Le groupe socialiste vous invite également à soutenir ses propositions de minorité aux articles 101 et 102, qui exigent que la palpation et la fouille corporelle soient pratiquées dans tous les cas par des personnes du même sexe. En effet, alors que notre société accorde aujourd'hui une importance toute particulière au problème du harcèlement sexuel, il nous semble indispensable que le législateur réponde à ces préoccupations par des dispositions respectant la dignité sexuelle des individus.
Même si ce sujet n'est pas réglé explicitement par le projet qui nous est soumis, notre groupe tient à dire qu'il lui apparaît préférable d'étoffer l'effectif du Corps des gardes-frontière pour accomplir les missions douanières plutôt que d'avoir recours aux gardes-fortifications qui, bien qu'ayant beaucoup de compétences, ne sont pas formés aux missions douanières. A notre sens, les personnes travaillant aux frontières doivent pouvoir rester polyvalentes, être capables d'accomplir des missions de sécurité et des missions de dédouanement.

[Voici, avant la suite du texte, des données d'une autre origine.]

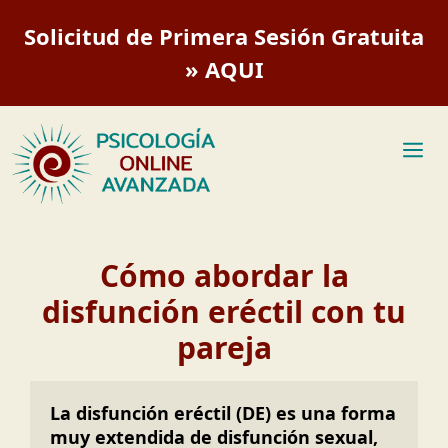
Saltar
Solicitud de Primera Sesión Gratuita
al
contenido
» AQUI
M
Cómo abordar la
disfunción eréctil con tu
pareja
La disfunción eréctil (DE) es una forma 
muy extendida de disfunción sexual, 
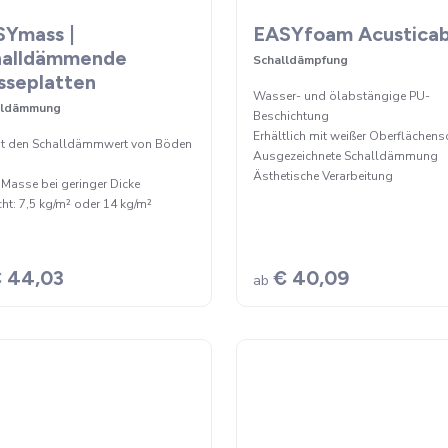
SYmass |
EASYfoam Acustica
halldämmende
Schalldämpfung
seplatten
Wasser- und ölabstängige PU-
lldämmung
Beschichtung
Erhältlich mit weißer Oberflächens
t den Schalldämmwert von Böden
Ausgezeichnete Schalldämmung
Ästhetische Verarbeitung
Masse bei geringer Dicke
ht: 7,5 kg/m² oder 14 kg/m²
 44,03
€ 40,09
ab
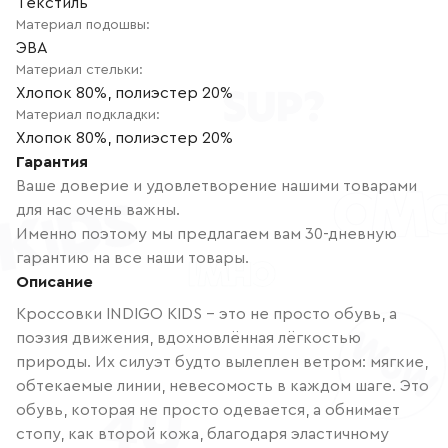
Текстиль
Материал подошвы
:
ЭВА
Материал стельки
:
Хлопок 80%, полиэстер 20%
Материал подкладки
:
Хлопок 80%, полиэстер 20%
Гарантия
Ваше доверие и удовлетворение нашими товарами
для нас очень важны.
Именно поэтому мы предлагаем вам 30-дневную
гарантию на все наши товары.
Описание
Кроссовки INDIGO KIDS – это не просто обувь, а
поэзия движения, вдохновлённая лёгкостью
природы. Их силуэт будто вылеплен ветром: мягкие,
обтекаемые линии, невесомость в каждом шаге. Это
обувь, которая не просто одевается, а обнимает
стопу, как второй кожа, благодаря эластичному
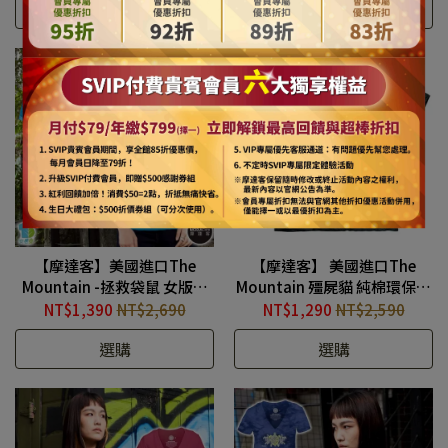
選購
選購
【摩達客】美國進口The
【摩達客】 美國進口The
Mountain -拯救袋鼠 女版圓
Mountain 殭屍貓 純棉環保短
領短袖T恤
袖T恤(10415045013)
NT$1,390
NT$2,690
NT$1,290
NT$2,590
#TMP210506001B
選購
選購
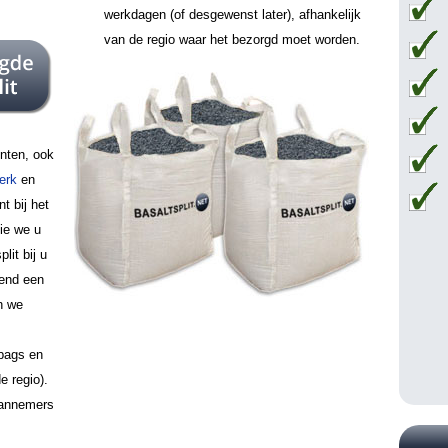
werkdagen (of desgewenst later), afhankelijk
van de regio waar het bezorgd moet worden.
unten, ook
erk
en
t bij het
die we u
lit bij u
vend een
n we
 bags en
e regio).
aannemers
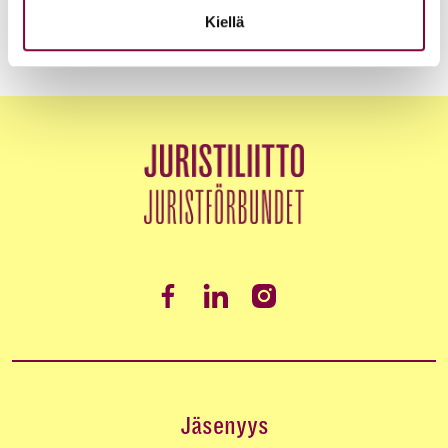
Kiellä
Jäsenyys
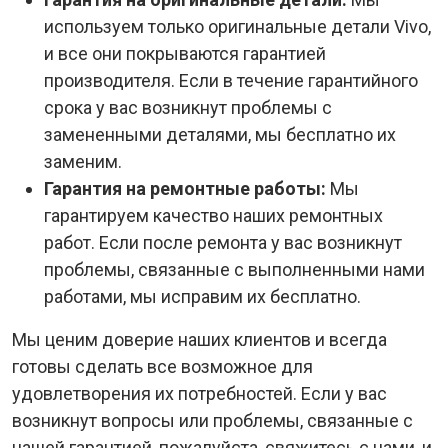
используем только оригинальные детали Vivo,
и все они покрываются гарантией
производителя. Если в течение гарантийного
срока у вас возникнут проблемы с
замененными деталями, мы бесплатно их
заменим.
Гарантия на ремонтные работы:
Мы
гарантируем качество наших ремонтных
работ. Если после ремонта у вас возникнут
проблемы, связанные с выполненными нами
работами, мы исправим их бесплатно.
Мы ценим доверие наших клиентов и всегда
готовы сделать все возможное для
удовлетворения их потребностей. Если у вас
возникнут вопросы или проблемы, связанные с
нашей гарантией, пожалуйста, свяжитесь с нами, и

En conclusion, je vous invite donc, au nom du groupe socialiste, à entrer en matière sur le projet de loi sur les douanes et d'adopter les propositions de minorité émanant de la gauche. Cela permettra enfin à la Suisse de se doter d'un texte moderne dans un domaine particulièrement important pour notre économie qui pratique très largement les échanges commerciaux avec l'étranger.
Je vous signale aussi que le groupe socialiste adoptera le postulat de la commission, que nous traiterons après la loi et qui demande que le Conseil fédéral fasse un rapport afin de savoir quel est le meilleur système de taxation, la taxation au poids ou la taxation ad valorem.